Editorials

Dealing With Duplicates

One common query is to find and remove duplicate records from a set of data. Duplicate data often occurs in databases containing a primary key based on a sequential ID, as is common in many databases. While having a sequential ID is not wrong, if there is not alternate key, or unique index based on the natural key values of a table, duplicate may occur without error, and your data become corrupt.

An example of this would be a schema as follows:

CREATE TABLE PurchaseOrder (

PurchaseOrderId INT NOT NULL IDENTITY(1,1)

,CustomerId INT NO NULL

,CONSTRAINT PK_PurchaseOrder PRIMARY KEY CLUSTERED (PurchaseOrderId)

)


CREATE TABLE PurchaseOrderItem(

PurchaseOrderItemId INT NOT NULL IDENTITY(1,1)

,PurchaseOrderId INT NO NULL

,LineItemNo INT NOT NULL

,PartId INT NOT NULL

,Quantity INT NOT NULL

,…

,CONSTRAINT PK_PurchaseOrderItem PRIMARY KEY CLUSTERED (PurchaseOrderItemId)

,CONSTRAINT FK_PurchaseOrderItem_PurchaseOrder

FOREIGN KEY (PurchaseOrderId)

REFERENCES PurchaseOrder (PurchaseOrderId)

)

You should note that there is a primary key on PurchaseOrderItem based on the identity column, PurchaseOrderItemId, which will be unique for every new row added to the table. However, there is a natural key contained in the table. The combination of PurchaseOrderId and LineItemNo must be unique. A purchase order may only have one line 1, and following. Without our unique constraint on these two columns your database allows for duplicate records for the natural key.

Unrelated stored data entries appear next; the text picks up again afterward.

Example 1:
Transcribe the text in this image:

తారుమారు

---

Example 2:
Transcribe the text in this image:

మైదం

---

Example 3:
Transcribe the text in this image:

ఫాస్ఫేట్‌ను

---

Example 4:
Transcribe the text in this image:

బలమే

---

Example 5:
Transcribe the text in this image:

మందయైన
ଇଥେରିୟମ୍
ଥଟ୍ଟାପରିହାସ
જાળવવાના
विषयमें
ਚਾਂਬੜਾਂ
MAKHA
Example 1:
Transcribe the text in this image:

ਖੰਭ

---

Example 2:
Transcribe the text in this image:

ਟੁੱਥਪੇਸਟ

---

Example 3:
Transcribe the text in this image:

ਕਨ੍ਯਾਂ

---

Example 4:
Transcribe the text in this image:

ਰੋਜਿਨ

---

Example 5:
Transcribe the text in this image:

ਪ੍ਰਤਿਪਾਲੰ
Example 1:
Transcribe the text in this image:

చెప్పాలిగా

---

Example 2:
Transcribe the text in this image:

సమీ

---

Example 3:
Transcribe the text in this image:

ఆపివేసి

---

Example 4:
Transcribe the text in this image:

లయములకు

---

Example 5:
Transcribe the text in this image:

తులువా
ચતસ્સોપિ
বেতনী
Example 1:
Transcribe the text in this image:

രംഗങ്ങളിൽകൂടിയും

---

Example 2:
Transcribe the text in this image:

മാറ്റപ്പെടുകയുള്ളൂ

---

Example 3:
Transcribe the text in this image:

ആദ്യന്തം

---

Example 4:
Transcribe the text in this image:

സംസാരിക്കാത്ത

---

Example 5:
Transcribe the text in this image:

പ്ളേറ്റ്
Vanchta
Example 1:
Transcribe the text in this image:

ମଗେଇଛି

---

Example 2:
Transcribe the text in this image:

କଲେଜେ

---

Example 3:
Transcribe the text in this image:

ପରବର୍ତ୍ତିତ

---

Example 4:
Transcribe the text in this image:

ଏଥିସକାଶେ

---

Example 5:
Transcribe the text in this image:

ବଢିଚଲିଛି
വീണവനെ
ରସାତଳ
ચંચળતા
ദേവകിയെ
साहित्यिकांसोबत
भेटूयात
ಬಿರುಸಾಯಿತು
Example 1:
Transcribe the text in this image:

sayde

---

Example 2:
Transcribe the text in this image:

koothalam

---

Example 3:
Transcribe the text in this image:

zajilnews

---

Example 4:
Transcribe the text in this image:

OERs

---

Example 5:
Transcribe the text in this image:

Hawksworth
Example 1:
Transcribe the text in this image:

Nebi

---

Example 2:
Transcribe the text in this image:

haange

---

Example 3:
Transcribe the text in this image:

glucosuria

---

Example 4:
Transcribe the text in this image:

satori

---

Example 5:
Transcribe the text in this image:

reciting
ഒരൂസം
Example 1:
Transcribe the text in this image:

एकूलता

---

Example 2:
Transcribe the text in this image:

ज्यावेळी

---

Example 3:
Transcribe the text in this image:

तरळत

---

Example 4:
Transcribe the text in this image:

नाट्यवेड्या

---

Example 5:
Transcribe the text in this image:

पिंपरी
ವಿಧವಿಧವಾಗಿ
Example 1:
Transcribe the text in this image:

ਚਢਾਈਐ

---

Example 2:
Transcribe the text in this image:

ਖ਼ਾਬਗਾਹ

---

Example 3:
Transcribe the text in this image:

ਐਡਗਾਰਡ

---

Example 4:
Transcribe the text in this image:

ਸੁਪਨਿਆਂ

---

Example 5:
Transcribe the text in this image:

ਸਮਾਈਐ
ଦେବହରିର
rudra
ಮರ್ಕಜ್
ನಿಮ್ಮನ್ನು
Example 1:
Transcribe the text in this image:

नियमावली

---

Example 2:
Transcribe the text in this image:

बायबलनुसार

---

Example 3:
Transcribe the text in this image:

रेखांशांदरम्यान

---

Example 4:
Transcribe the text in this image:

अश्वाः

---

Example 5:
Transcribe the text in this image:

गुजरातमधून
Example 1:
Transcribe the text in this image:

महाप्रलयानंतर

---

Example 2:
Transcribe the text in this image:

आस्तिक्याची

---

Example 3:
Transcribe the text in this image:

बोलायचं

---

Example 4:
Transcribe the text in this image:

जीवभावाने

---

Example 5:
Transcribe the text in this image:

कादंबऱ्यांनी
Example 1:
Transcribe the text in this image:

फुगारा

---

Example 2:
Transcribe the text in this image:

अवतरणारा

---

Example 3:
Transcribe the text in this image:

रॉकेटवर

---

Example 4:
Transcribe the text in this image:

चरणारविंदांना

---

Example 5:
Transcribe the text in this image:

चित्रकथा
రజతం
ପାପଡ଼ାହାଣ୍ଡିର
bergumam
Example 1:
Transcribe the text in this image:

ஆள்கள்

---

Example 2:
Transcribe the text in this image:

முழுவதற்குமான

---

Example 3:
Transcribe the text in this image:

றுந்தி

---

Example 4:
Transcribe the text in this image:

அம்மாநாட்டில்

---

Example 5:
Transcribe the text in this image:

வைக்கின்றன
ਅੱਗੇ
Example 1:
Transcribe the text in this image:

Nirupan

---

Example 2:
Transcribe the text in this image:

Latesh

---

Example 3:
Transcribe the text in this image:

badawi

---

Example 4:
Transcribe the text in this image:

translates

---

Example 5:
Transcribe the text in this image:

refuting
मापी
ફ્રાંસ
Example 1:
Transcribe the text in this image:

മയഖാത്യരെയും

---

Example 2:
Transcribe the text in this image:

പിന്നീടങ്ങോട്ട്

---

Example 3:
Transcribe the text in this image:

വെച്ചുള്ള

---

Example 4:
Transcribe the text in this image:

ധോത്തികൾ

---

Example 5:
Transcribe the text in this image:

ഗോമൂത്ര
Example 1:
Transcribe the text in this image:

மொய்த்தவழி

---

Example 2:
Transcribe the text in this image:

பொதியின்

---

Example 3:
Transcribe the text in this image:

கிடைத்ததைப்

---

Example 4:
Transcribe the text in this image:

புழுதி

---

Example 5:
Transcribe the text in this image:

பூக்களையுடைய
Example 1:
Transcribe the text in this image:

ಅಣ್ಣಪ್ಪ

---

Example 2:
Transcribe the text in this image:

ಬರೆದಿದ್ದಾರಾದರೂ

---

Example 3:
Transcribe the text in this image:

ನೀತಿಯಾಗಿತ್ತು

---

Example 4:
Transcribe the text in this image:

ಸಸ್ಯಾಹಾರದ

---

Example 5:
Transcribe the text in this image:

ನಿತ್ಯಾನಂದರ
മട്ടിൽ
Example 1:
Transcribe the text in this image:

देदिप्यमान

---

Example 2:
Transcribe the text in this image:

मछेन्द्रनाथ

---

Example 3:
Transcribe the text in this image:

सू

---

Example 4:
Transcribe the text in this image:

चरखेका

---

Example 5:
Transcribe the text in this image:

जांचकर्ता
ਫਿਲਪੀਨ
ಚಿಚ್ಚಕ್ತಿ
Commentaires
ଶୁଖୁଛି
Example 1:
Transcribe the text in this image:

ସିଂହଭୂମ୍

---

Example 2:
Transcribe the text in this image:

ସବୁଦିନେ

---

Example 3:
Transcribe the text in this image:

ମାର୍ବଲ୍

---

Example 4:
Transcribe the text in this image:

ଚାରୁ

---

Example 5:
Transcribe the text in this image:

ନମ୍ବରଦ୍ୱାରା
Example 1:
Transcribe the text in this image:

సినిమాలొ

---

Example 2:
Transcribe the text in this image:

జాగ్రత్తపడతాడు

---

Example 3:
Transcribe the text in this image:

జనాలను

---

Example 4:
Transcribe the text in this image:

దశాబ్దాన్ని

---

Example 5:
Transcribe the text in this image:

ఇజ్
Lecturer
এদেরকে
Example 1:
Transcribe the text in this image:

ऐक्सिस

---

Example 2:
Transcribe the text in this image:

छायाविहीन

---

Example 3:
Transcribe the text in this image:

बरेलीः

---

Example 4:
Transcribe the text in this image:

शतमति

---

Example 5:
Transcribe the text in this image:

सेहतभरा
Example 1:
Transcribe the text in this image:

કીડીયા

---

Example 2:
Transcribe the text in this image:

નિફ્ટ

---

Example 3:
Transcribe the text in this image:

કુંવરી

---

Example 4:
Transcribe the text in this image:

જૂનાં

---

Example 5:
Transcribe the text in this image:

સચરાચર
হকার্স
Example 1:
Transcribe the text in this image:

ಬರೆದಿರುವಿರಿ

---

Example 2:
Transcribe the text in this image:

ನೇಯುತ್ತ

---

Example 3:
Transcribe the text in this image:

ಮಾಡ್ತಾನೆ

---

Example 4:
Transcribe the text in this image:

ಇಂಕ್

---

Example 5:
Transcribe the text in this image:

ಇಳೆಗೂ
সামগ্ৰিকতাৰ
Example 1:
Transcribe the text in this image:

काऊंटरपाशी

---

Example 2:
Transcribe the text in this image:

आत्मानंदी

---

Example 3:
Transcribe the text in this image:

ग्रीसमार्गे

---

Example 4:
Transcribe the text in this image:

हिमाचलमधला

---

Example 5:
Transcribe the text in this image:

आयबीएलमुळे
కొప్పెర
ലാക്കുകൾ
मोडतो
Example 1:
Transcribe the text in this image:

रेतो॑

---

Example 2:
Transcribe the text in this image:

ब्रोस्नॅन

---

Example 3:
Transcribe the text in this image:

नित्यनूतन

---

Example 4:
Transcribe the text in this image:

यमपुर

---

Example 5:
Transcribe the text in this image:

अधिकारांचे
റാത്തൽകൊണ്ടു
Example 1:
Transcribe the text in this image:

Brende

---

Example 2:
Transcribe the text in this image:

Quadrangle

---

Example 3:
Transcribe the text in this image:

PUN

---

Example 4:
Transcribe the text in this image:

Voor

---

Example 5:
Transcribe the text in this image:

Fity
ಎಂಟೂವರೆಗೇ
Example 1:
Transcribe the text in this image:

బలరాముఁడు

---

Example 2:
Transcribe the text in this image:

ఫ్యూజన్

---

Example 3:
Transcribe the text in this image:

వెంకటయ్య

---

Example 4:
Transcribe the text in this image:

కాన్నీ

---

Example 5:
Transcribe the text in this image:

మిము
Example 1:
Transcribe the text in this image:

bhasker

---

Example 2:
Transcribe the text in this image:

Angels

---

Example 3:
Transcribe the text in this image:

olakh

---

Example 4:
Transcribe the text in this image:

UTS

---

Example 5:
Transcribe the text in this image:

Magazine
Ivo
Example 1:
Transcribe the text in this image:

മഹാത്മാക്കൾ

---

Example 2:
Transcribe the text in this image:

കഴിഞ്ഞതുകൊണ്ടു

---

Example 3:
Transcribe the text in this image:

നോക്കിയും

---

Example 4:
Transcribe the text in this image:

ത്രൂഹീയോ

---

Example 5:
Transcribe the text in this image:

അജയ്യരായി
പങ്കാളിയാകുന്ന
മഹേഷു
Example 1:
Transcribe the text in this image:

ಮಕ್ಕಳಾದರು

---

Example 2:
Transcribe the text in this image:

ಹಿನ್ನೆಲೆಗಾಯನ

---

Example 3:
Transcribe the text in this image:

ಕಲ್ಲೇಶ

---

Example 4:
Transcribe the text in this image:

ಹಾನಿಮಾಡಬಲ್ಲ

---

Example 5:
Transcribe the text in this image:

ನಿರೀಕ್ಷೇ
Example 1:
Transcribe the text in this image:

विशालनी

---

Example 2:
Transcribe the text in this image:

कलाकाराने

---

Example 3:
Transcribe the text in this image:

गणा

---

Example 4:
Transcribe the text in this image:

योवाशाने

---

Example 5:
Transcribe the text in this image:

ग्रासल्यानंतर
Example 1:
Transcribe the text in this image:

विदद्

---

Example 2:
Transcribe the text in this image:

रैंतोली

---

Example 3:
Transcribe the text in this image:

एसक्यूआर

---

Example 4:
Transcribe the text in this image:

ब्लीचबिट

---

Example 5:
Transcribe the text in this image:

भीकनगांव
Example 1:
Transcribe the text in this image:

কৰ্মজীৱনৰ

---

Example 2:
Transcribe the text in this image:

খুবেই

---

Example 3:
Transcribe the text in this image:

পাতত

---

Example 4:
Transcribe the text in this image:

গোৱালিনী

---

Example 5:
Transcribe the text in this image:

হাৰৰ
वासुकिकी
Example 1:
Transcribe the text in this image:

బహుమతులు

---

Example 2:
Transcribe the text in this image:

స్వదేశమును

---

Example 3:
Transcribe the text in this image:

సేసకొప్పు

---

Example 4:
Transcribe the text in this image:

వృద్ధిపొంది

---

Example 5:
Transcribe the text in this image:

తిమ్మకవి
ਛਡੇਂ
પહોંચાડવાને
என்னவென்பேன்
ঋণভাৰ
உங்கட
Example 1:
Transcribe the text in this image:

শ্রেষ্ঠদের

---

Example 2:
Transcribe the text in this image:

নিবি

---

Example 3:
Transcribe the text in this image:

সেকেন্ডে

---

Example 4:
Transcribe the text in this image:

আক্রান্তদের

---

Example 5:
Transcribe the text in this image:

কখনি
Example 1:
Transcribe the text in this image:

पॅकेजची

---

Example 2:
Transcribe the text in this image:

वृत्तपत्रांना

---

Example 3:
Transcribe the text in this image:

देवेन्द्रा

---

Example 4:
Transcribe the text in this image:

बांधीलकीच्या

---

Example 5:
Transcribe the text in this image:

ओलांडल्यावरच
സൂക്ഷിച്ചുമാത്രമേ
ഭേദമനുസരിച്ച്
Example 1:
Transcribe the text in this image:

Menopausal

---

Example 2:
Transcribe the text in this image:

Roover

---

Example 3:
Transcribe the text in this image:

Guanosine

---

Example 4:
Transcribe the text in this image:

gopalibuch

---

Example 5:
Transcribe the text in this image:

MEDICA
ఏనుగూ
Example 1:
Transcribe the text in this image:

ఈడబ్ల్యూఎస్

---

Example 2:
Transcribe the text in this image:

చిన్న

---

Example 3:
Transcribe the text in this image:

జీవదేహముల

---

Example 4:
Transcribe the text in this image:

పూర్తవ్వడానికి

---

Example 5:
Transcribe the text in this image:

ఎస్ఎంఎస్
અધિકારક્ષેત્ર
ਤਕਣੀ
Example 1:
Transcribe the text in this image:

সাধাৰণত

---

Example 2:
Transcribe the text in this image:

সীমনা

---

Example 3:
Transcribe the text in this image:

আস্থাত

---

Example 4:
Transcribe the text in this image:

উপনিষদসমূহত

You can do one of two things in this situation. 1) Change the primary key to PurchaseOrderId, LineItemNo. Or 2) create a unique index on PurchaseOrderId, LineItemNo. If you opt for the second solution, you may now use the unique key as an alternate key for referencing rows in the PurchaseOrderItem table.

For those databases with a schema allowing duplicate rows, you need a method to identify, and maybe even remove duplicate entries. In our purchase order example, I am going to assume that the latest entry has the most accurate data. Following is a query that will delete all but the latest entry whenever duplicates are found.

;WITH RankedPOItems

AS

(

SELECT

PurchaseOrderId

,LineItemNo

,PurchaseOrderItemId

,ROW_NUMBER() OVER (

PARTITION BY PurchaseOrderId, LineItemNumber

ORDER BY PurchaseOrderId, LineItemNumber, PurchaseOrderitemId DESC)

AS RowId

)

DELETE POI

FROM RankedPOItems RPOI

JOIN PurchaseOrderitems POI ON POI.PurchaseOrderItem = RPOI.PurchaseOrderItem

WHERE RPOI.RowId > 1

The CTE returns a set of all PurchaseOrderItems, and assigns a sequential value to each row, restarting the count when the PurchaseOrderId and LineItemNunmber change. Because it is sorted in descending order of the PurchaseOrderItmeId column, the last entry for a natural key value will be 1, and preceding values > 1. Therefore, you can delete every record where the calculated RowId is > 1.

There are many other queries to find and remove duplicates. This one is probably the easiest to understand.

Cheers,

Ben